Skip to content

Minimum-Paths Minimum Discordant Nodes

This model optimizes the number of paths for the k-Minimum Discordant Nodes objective in DAGs. It wraps NumPathsOptimization with:

  • model_type = kMinDiscordantNodes
  • stop_on_delta_abs = 0

Thus, the routine iterates over increasing values of \(k\) and stops when the objective value no longer improves in absolute value (plateau criterion).

1. Definition

Given a DAG with node flow values, this model returns a decomposition minimizing the number of discordant nodes while selecting \(k\) automatically.

The search starts at $$ k_0 = \max\left(\text{min_num_paths},\ \text{lowerbound}(k)\right) $$ and increases \(k\) until one of the stopping conditions in NumPathsOptimization is met.

** Data listing **
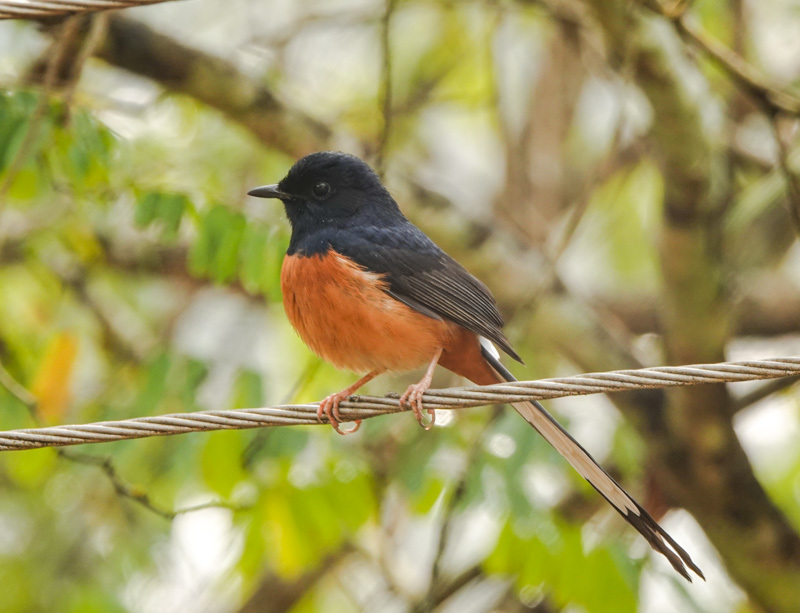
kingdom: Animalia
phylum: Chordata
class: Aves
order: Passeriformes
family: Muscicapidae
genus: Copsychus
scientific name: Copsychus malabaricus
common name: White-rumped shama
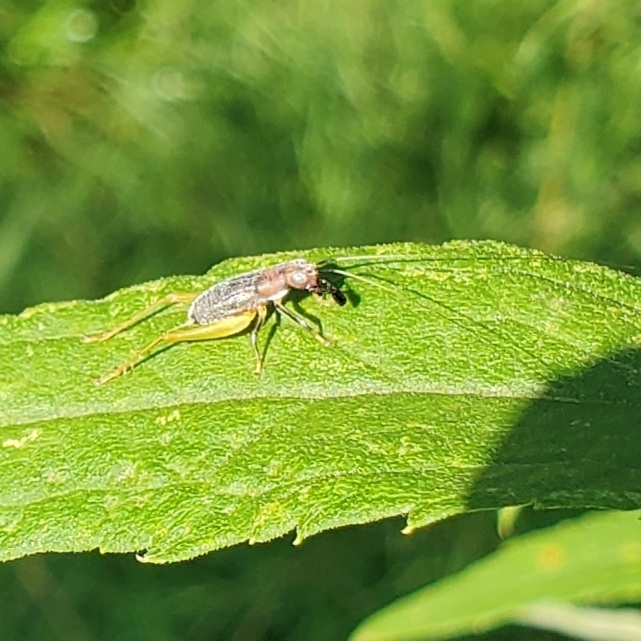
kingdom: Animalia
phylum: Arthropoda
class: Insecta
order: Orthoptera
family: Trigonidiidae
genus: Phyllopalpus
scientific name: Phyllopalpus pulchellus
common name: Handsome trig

---

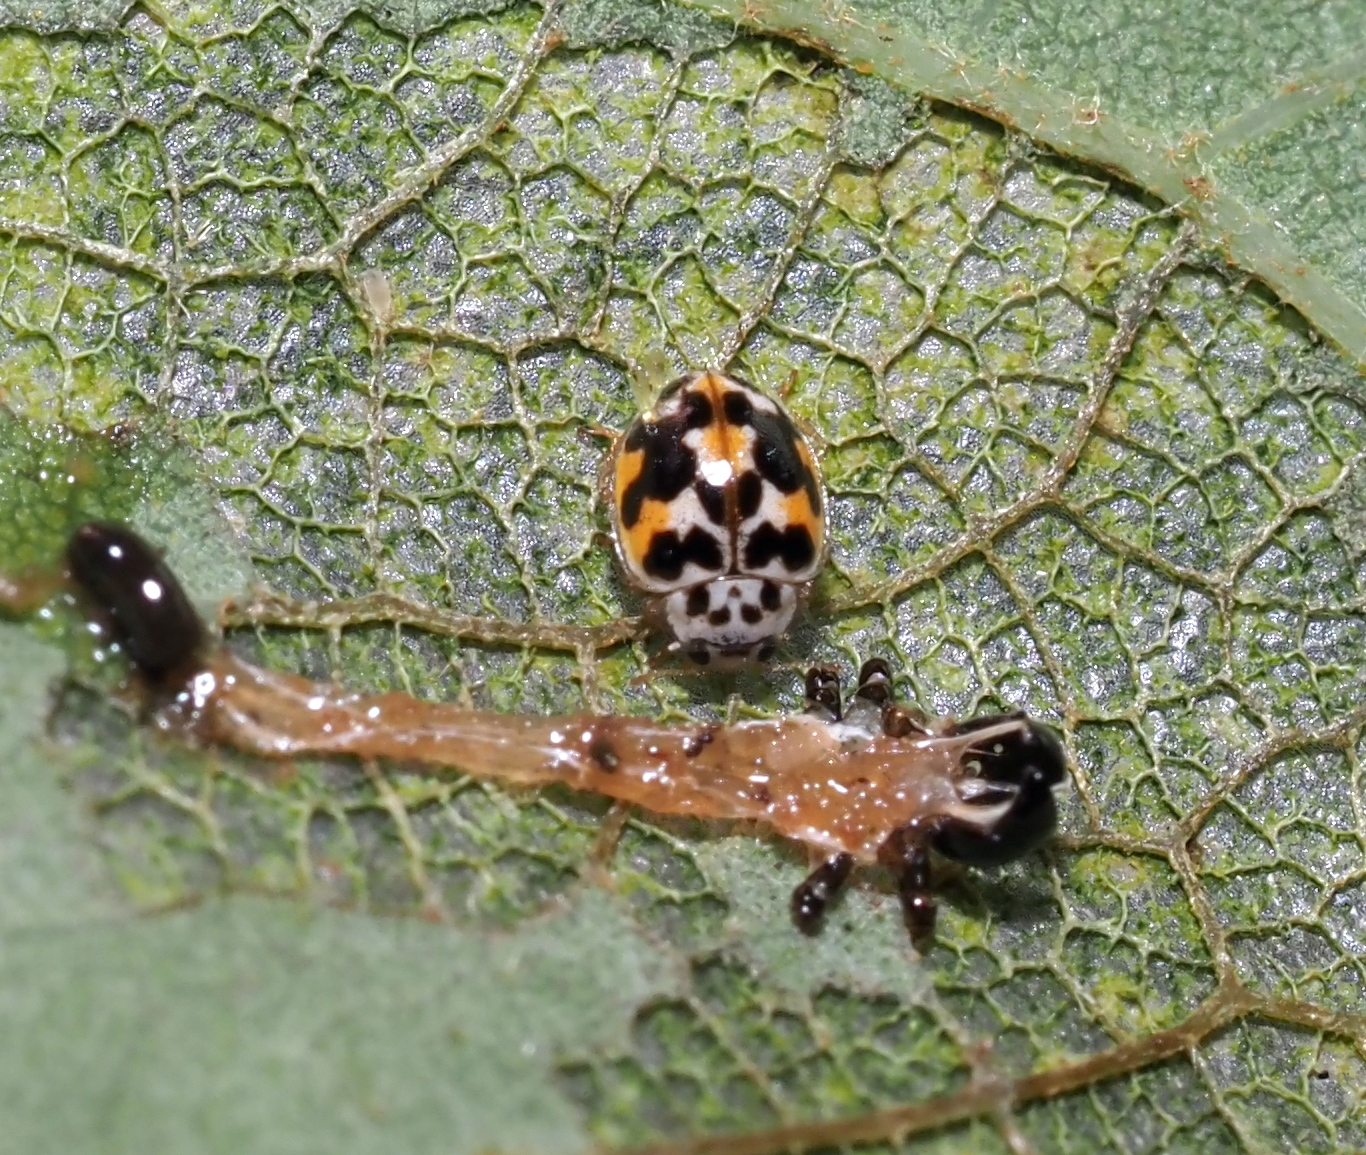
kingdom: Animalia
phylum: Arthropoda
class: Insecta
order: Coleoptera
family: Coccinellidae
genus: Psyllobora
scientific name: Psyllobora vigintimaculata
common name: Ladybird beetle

* * *

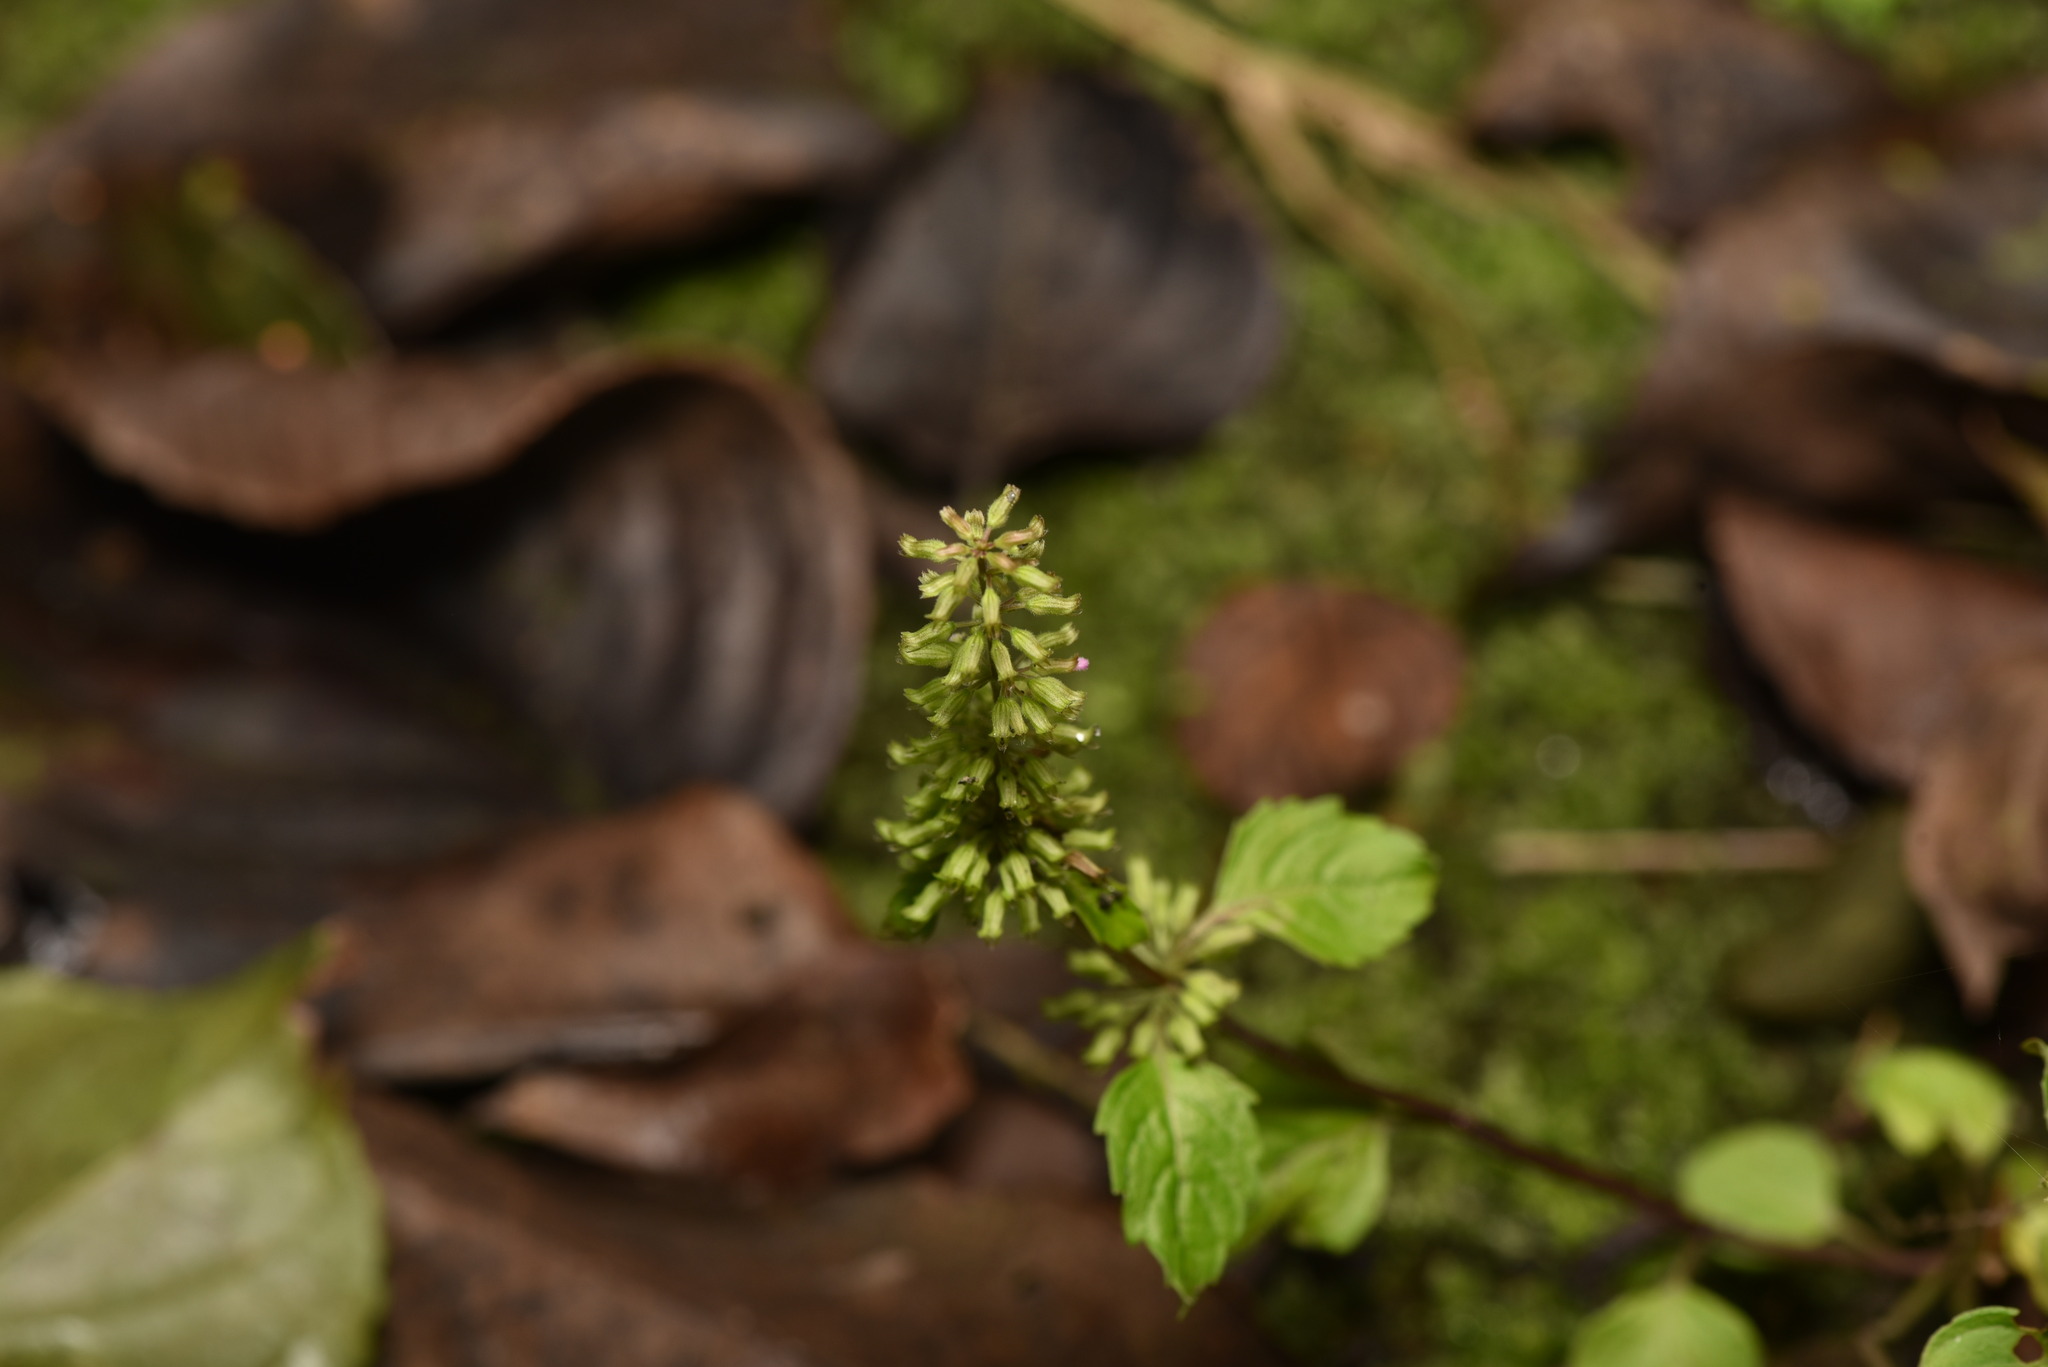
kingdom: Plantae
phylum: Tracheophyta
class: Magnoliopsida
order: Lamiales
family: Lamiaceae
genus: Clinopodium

** Problem 1 **
In the page on minimum-paths minimum discordant nodes, what value is stop_on_delta_abs set to?
** Problem 2 **
In the page on minimum-paths minimum discordant nodes, write out everything from "This model optimizes" down to "selecting \(k\) automatically.", swapping "routine" for "procedure".

** Task result 1 **
It is set to 0.

** Task result 2 **
This model optimizes the number of paths for the k-Minimum Discordant Nodes objective in DAGs. It wraps NumPathsOptimization with:

  • model_type = kMinDiscordantNodes
  • stop_on_delta_abs = 0

Thus, the procedure iterates over increasing values of \(k\) and stops when the objective value no longer improves in absolute value (plateau criterion).

1. Definition

Given a DAG with node flow values, this model returns a decomposition minimizing the number of discordant nodes while selecting \(k\) automatically.